WORK TO COMPLETE> Retype every line from the start of the data down to and including the line with "achieving full agent". Skip the pictures.

DATASET ENTRIES>
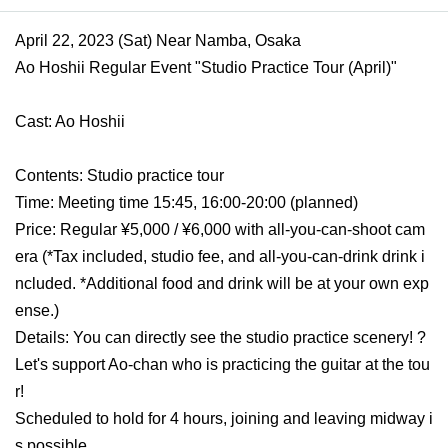
April 22, 2023 (Sat) Near Namba, Osaka
Ao Hoshii Regular Event "Studio Practice Tour (April)"
Cast: Ao Hoshii
Contents: Studio practice tour
Time: Meeting time 15:45, 16:00-20:00 (planned)
Price: Regular ¥5,000 / ¥6,000 with all-you-can-shoot cam
era (*Tax included, studio fee, and all-you-can-drink drink i
ncluded. *Additional food and drink will be at your own exp
ense.)
Details: You can directly see the studio practice scenery! ? 
Let's support Ao-chan who is practicing the guitar at the tou
r!
Scheduled to hold for 4 hours, joining and leaving midway i
s possible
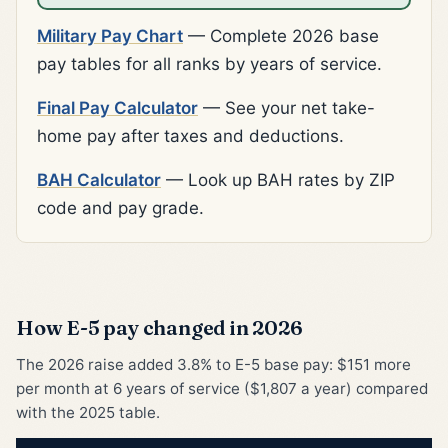
Military Pay Chart
— Complete 2026 base
pay tables for all ranks by years of service.
Final Pay Calculator
— See your net take-
home pay after taxes and deductions.
BAH Calculator
— Look up BAH rates by ZIP
code and pay grade.
How E-5 pay changed in 2026
The 2026 raise added 3.8% to E-5 base pay: $151 more
per month at 6 years of service ($1,807 a year) compared
with the 2025 table.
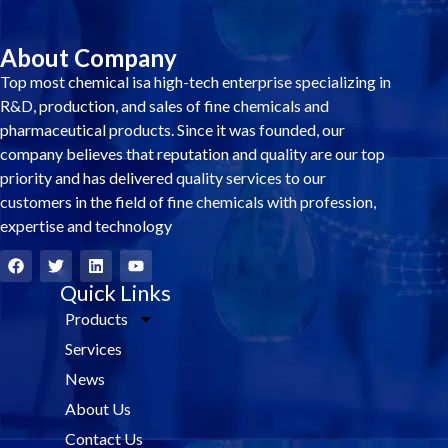
About Company
Top most chemical isa high-tech enterprise specializing in
R&D, production, and sales of fine chemicals and
pharmaceutical products. Since it was founded, our
company believes that reputation and quality are our top
priority and has delivered quality services to our
customers in the field of fine chemicals with profession,
expertise and technology
F
T
L
Y
a
w
i
o
c
i
Quick Links
n
u
e
t
k
t
Products
b
t
e
u
o
e
d
b
Services
o
r
i
e
k
n
News
About Us
Contact Us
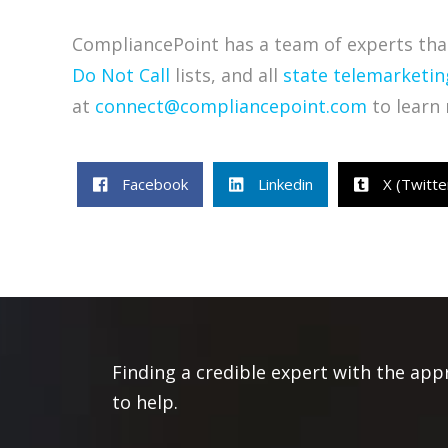
CompliancePoint has a team of experts that
Do Not Call
lists, and all
state telemarketin
at
connect@compliancepoint.com
to learn 
Facebook
Linkedin
X (Twitte
Finding a credible expert with the app
to help.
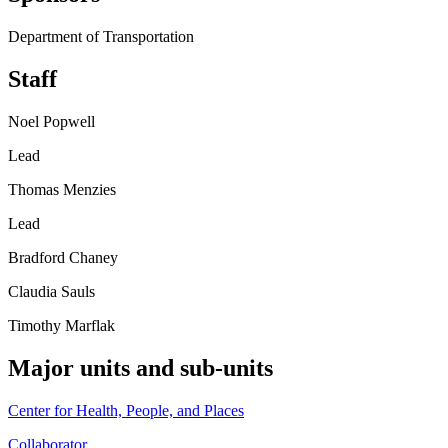
Department of Transportation
Staff
Noel Popwell
Lead
Thomas Menzies
Lead
Bradford Chaney
Claudia Sauls
Timothy Marflak
Major units and sub-units
Center for Health, People, and Places
Collaborator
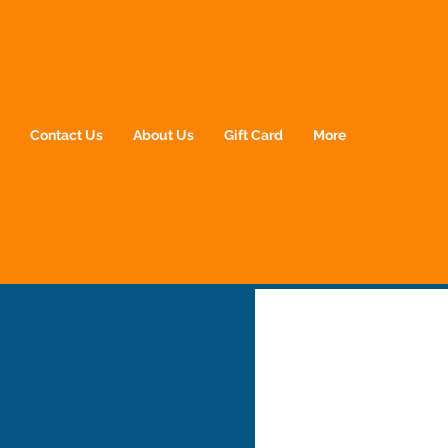
p
Contact Us
About Us
Gift Card
More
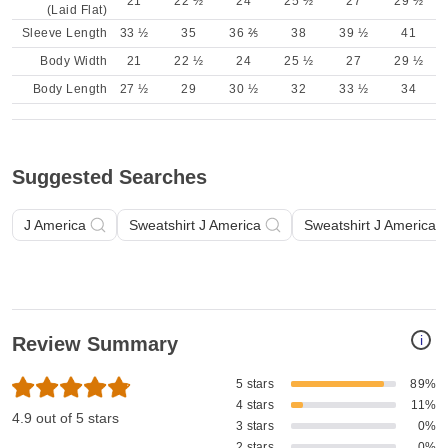
21
22 ½
24
25 ½
27
29 ½
(Laid Flat)
Sleeve Length
33 ½
35
36 ⅖
38
39 ½
41
Body Width
21
22 ½
24
25 ½
27
29 ½
Body Length
27 ½
29
30 ½
32
33 ½
34
Suggested Searches
J America
Sweatshirt J America
Sweatshirt J America A
i
Review Summary
5 stars
89%
4 stars
11%
4.9 out of 5 stars
3 stars
0%
2 stars
0%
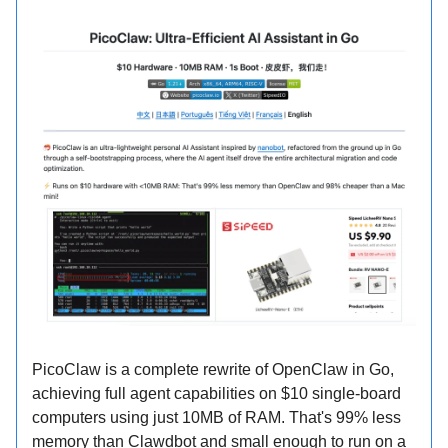
PicoClaw is a complete rewrite of OpenClaw in Go,
achieving full agent capabilities on $10 single-board
computers using just 10MB of RAM. That's 99% less
memory than Clawdbot and small enough to run on a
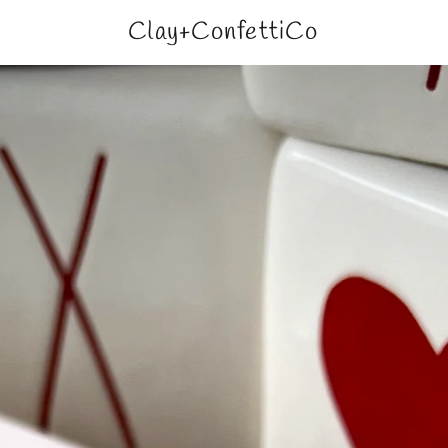
Clay+ConfettiCo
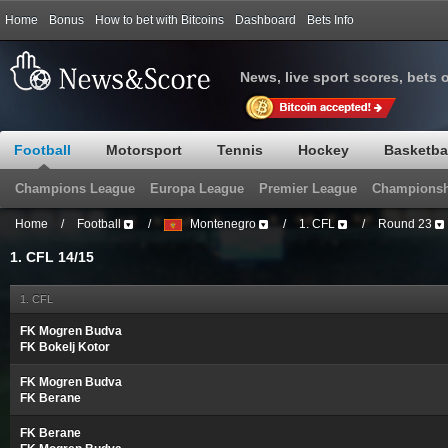
Home
Bonus
How to bet with Bitcoins
Dashboard
Bets Info
News, live sport scores, bets 
Football
Motorsport
Tennis
Hockey
Basketba
Champions League
Europa League
Premier League
Championsh
Home
/
Football
/
Montenegro
/
1. CFL
/
Round 23
1. CFL 14/15
1. CFL
FK Mogren Budva
FK Bokelj Kotor
FK Mogren Budva
FK Berane
FK Berane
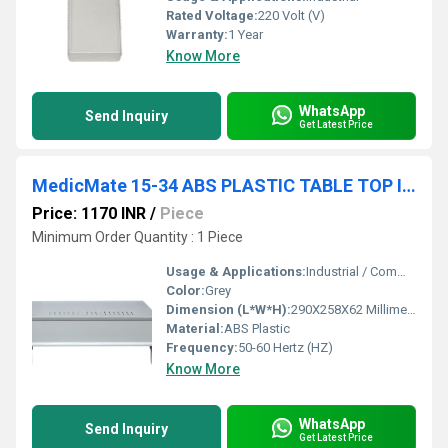
Rated Voltage:
220 Volt (V)
Warranty:
1 Year
Know More
WhatsApp
Send Inquiry
Get Latest Price
MedicMate 15-34 ABS PLASTIC TABLE TOP INSTRUMENT
Price: 1170 INR
/
Piece
Minimum Order Quantity : 1 Piece
Usage & Applications:
Industrial / Commercial
Color:
Grey
Dimension (L*W*H):
290X258X62 Millimeter (mm)
Material:
ABS Plastic
Frequency:
50-60 Hertz (HZ)
Know More
WhatsApp
Send Inquiry
Get Latest Price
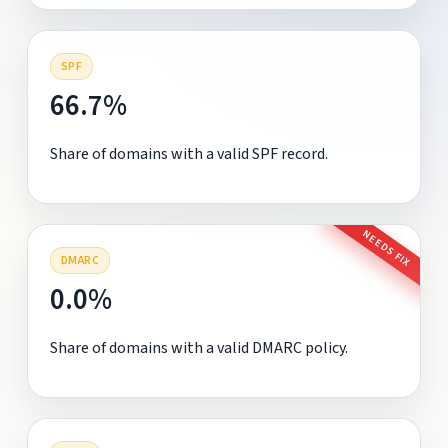
SPF
66.7%
Share of domains with a valid SPF record.
NEEDS FIX
DMARC
0.0%
Share of domains with a valid DMARC policy.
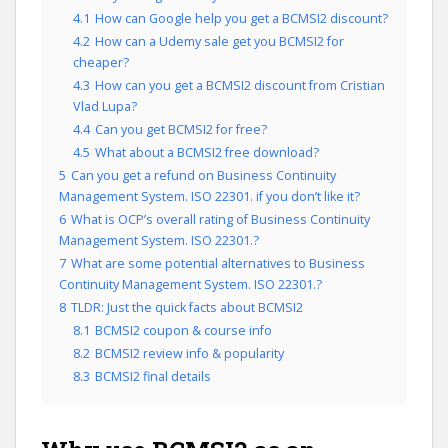
4.1
How can Google help you get a BCMSI2 discount?
4.2
How can a Udemy sale get you BCMSI2 for
cheaper?
4.3
How can you get a BCMSI2 discount from Cristian
Vlad Lupa?
4.4
Can you get BCMSI2 for free?
4.5
What about a BCMSI2 free download?
5
Can you get a refund on Business Continuity
Management System. ISO 22301. if you don’t like it?
6
What is OCP’s overall rating of Business Continuity
Management System. ISO 22301.?
7
What are some potential alternatives to Business
Continuity Management System. ISO 22301.?
8
TLDR: Just the quick facts about BCMSI2
8.1
BCMSI2 coupon & course info
8.2
BCMSI2 review info & popularity
8.3
BCMSI2 final details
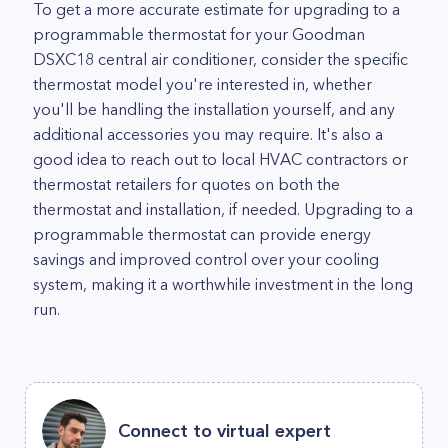
To get a more accurate estimate for upgrading to a
programmable thermostat for your Goodman
DSXC18 central air conditioner, consider the specific
thermostat model you're interested in, whether
you'll be handling the installation yourself, and any
additional accessories you may require. It's also a
good idea to reach out to local HVAC contractors or
thermostat retailers for quotes on both the
thermostat and installation, if needed. Upgrading to a
programmable thermostat can provide energy
savings and improved control over your cooling
system, making it a worthwhile investment in the long
run.
Connect to virtual expert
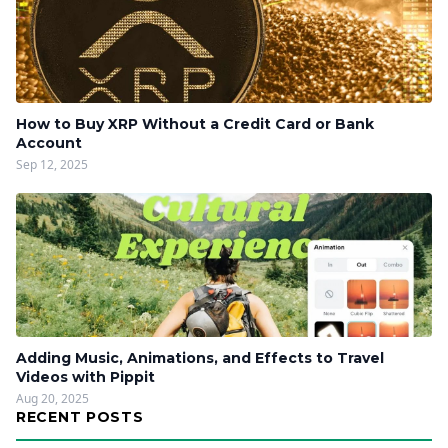
How to Buy XRP Without a Credit Card or Bank
Account
Sep 12, 2025
Adding Music, Animations, and Effects to Travel
Videos with Pippit
Aug 20, 2025
RECENT POSTS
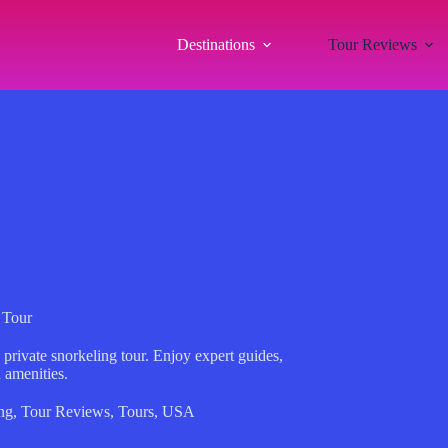
Destinations
Tour Reviews
 Tour
private snorkeling tour. Enjoy expert guides,
 amenities.
ng
,
Tour Reviews
,
Tours
,
USA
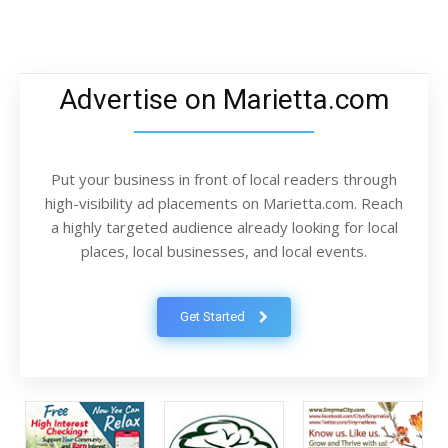
Advertise on Marietta.com
Put your business in front of local readers through
high-visibility ad placements on Marietta.com. Reach
a highly targeted audience already looking for local
places, local businesses, and local events.
Get Started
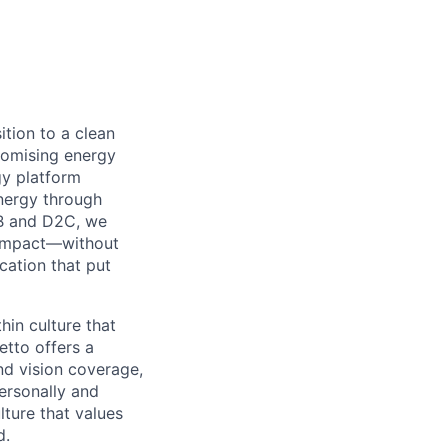
ition to a clean
omising energy
y platform
nergy through
B2B and D2C, we
l impact—without
cation that put
in culture that
etto offers a
nd vision coverage,
ersonally and
lture that values
d.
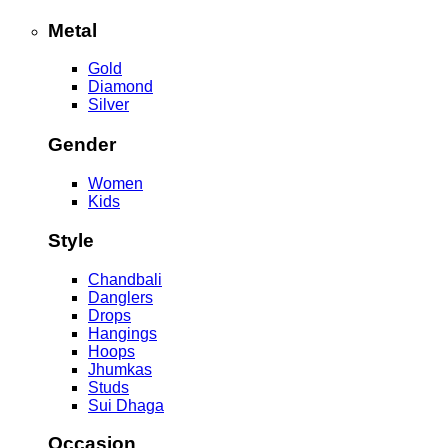
Metal
Gold
Diamond
Silver
Gender
Women
Kids
Style
Chandbali
Danglers
Drops
Hangings
Hoops
Jhumkas
Studs
Sui Dhaga
Occasion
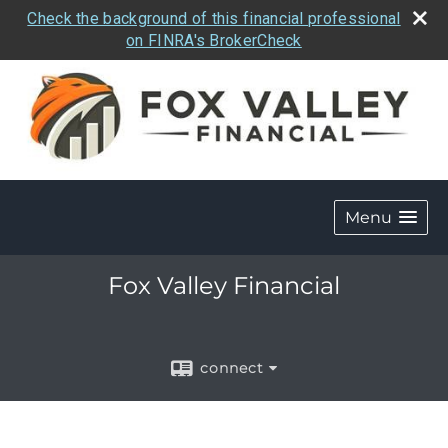
Check the background of this financial professional
on FINRA's BrokerCheck
Menu
Fox Valley Financial
connect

ANSWER BOX>
April 22, 2023 (Sat) Near Namba, Osaka
Ao Hoshii Regular Event "Studio Practice Tour (April)"
Cast: Ao Hoshii
Contents: Studio practice tour
Time: Meeting time 15:45, 16:00-20:00 (planned)
Price: Regular ¥5,000 / ¥6,000 with all-you-can-shoot cam
era (*Tax included, studio fee, and all-you-can-drink drink i
ncluded. *Additional food and drink will be at your own exp
ense.)
Details: You can directly see the studio practice scenery! ? 
Let's support Ao-chan who is practicing the guitar at the tou
r!
Scheduled to hold for 4 hours, joining and leaving midway i
s possible
Military Pay Chart
— Complete 2026 base
pay tables for all ranks by years of service.
Final Pay Calculator
— See your net take-
home pay after taxes and deductions.
BAH Calculator
— Look up BAH rates by ZIP
code and pay grade.
How E-5 pay changed in 2026
The 2026 raise added 3.8% to E-5 base pay: $151 more
per month at 6 years of service ($1,807 a year) compared
with the 2025 table.
About Company
Top most chemical isa high-tech enterprise specializing in
R&D, production, and sales of fine chemicals and
pharmaceutical products. Since it was founded, our
company believes that reputation and quality are our top
priority and has delivered quality services to our
customers in the field of fine chemicals with profession,
expertise and technology
F
T
L
Y
a
w
i
o
c
i
Quick Links
n
u
e
t
k
t
Products
b
t
e
u
o
e
d
b
Services
o
r
i
e
k
n
News
About Us
Contact Us
CompliancePoint has a team of experts that
Do Not Call
lists, and all
state telemarketin
at
connect@compliancepoint.com
to learn 
Facebook
Linkedin
X (Twitte
Finding a credible expert with the app
to help.
Department of Transportation
Staff
Noel Popwell
Lead
Thomas Menzies
Lead
Bradford Chaney
Claudia Sauls
Timothy Marflak
Major units and sub-units
Center for Health, People, and Places
Collaborator
p
Contact Us
About Us
Gift Card
More
21
22 ½
24
25 ½
27
29 ½
(Laid Flat)
Sleeve Length
33 ½
35
36 ⅖
38
39 ½
41
Body Width
21
22 ½
24
25 ½
27
29 ½
Body Length
27 ½
29
30 ½
32
33 ½
34
Suggested Searches
J America
Sweatshirt J America
Sweatshirt J America A
i
Review Summary
5 stars
89%
4 stars
11%
4.9 out of 5 stars
3 stars
0%
2 stars
0%
PicoClaw is a complete rewrite of OpenClaw in Go,
achieving full agent capabilities on $10 single-board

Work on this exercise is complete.